To do.
Look for the string "Казанский" in the material below. Copy every line where you find it.

........

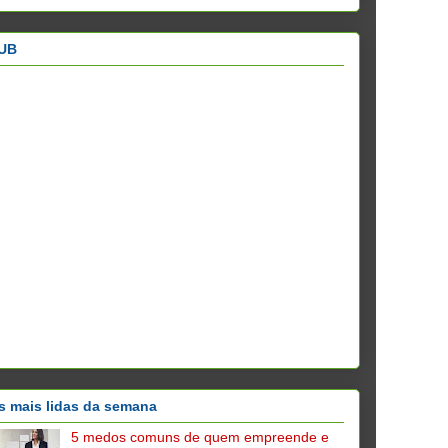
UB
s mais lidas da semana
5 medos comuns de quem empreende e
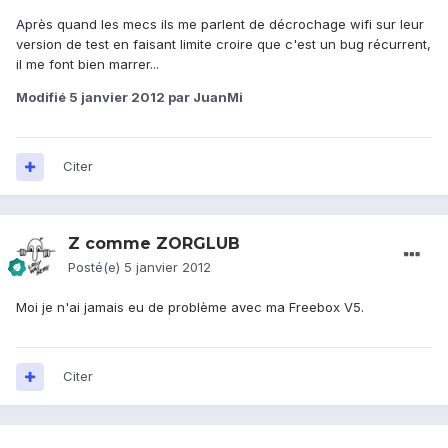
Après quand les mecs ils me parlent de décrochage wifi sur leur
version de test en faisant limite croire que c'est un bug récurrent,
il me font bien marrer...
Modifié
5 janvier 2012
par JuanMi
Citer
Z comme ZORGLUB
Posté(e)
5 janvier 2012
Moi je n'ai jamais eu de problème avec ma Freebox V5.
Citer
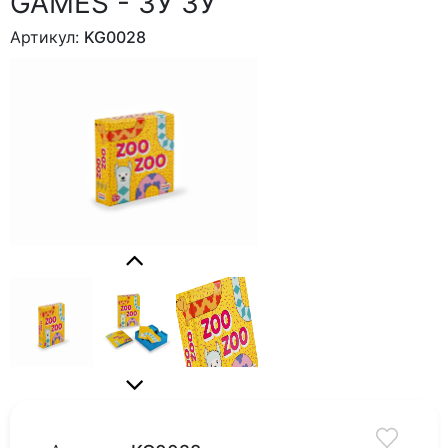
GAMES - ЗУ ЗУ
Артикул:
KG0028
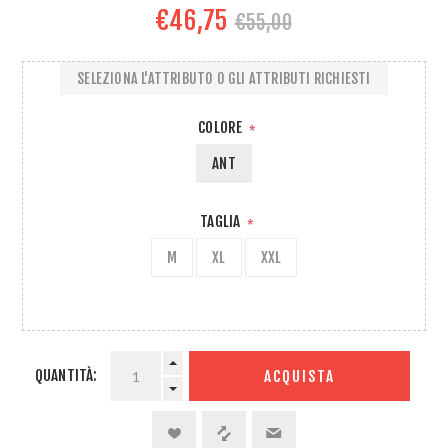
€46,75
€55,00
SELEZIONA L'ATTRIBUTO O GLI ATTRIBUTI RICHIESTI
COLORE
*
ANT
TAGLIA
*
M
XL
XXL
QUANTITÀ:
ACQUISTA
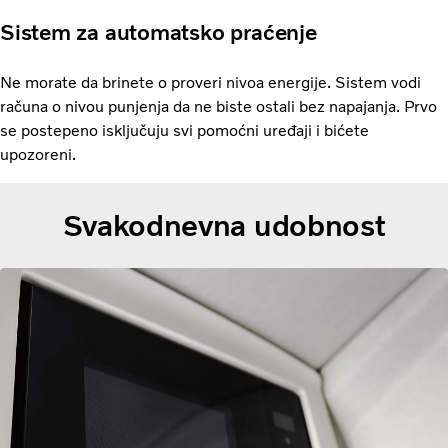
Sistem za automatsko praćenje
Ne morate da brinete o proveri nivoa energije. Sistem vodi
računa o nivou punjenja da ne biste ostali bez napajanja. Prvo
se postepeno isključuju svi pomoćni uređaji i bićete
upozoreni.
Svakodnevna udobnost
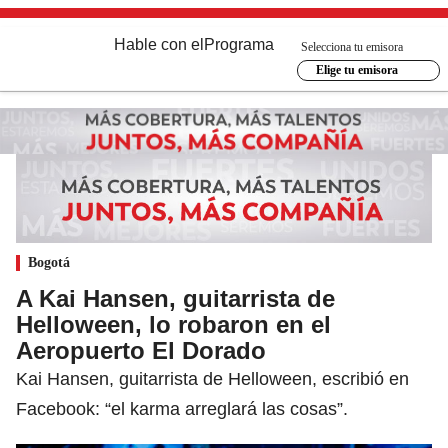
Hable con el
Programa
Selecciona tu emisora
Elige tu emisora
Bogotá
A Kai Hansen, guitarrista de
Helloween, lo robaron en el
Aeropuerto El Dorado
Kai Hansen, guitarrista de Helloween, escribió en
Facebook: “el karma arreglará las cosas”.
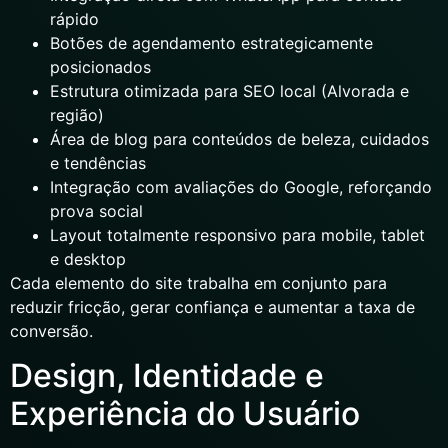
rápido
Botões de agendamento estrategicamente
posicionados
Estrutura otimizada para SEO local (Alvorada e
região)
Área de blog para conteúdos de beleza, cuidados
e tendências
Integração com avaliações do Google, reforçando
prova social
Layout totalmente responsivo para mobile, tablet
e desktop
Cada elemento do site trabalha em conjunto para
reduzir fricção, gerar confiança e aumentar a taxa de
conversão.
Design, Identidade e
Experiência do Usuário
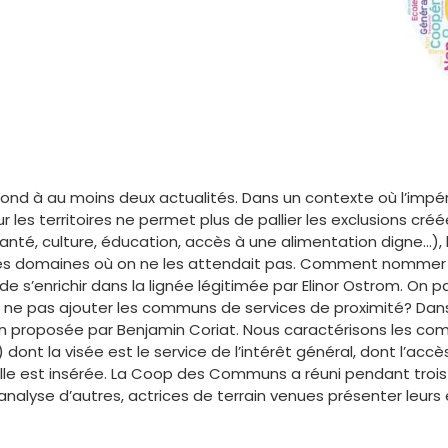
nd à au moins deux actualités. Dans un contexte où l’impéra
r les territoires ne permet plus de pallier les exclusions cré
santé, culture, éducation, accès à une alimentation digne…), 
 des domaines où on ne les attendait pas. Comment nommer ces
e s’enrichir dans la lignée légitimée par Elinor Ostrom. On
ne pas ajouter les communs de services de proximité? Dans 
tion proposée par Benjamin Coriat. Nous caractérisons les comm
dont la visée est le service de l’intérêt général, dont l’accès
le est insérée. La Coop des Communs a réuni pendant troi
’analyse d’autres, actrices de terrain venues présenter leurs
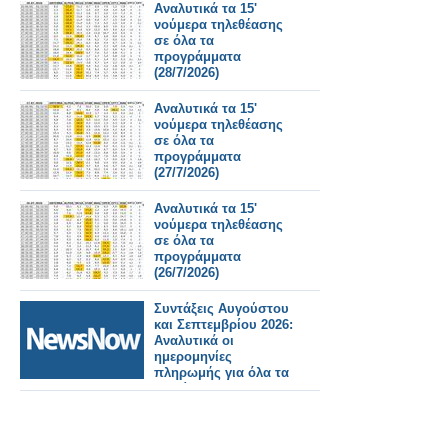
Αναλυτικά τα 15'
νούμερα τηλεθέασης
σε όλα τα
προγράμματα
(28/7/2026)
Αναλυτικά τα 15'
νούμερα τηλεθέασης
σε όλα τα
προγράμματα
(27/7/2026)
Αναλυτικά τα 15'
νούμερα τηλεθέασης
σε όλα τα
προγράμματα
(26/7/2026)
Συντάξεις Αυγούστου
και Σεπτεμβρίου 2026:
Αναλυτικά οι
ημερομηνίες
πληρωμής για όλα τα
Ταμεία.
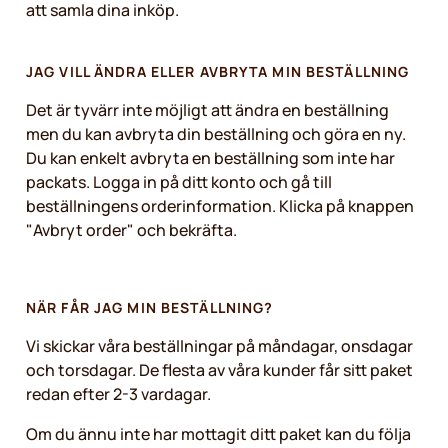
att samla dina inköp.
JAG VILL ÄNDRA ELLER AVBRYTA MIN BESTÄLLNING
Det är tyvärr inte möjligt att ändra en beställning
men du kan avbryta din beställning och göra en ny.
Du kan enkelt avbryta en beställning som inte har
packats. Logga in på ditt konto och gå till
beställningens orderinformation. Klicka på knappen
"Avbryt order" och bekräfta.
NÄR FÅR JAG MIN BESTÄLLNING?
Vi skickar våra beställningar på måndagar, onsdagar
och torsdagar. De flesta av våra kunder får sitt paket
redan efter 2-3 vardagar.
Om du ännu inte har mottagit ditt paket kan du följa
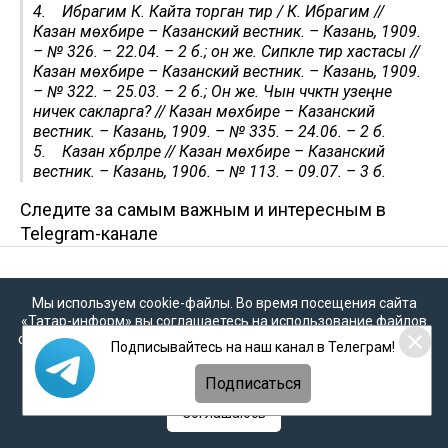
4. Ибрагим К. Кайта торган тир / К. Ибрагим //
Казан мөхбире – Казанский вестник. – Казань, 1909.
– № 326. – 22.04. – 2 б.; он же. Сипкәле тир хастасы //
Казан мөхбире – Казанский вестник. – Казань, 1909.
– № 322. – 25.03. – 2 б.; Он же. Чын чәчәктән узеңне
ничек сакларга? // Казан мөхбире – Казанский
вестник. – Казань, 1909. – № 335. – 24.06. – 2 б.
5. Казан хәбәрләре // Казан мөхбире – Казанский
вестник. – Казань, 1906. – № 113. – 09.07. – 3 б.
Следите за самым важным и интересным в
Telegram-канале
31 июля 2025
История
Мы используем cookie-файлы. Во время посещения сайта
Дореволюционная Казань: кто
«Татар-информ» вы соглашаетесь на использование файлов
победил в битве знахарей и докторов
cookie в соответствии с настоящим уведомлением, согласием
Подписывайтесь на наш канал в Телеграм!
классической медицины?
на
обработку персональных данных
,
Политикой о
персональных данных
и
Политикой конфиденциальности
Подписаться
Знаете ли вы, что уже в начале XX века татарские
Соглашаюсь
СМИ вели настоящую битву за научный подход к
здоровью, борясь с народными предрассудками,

........

Response area.
Казан мөхбире – Казанский вестник. – Казань, 1909.
Казан мөхбире – Казанский вестник. – Казань, 1909.
ничек сакларга? // Казан мөхбире – Казанский
5. Казан хәбәрләре // Казан мөхбире – Казанский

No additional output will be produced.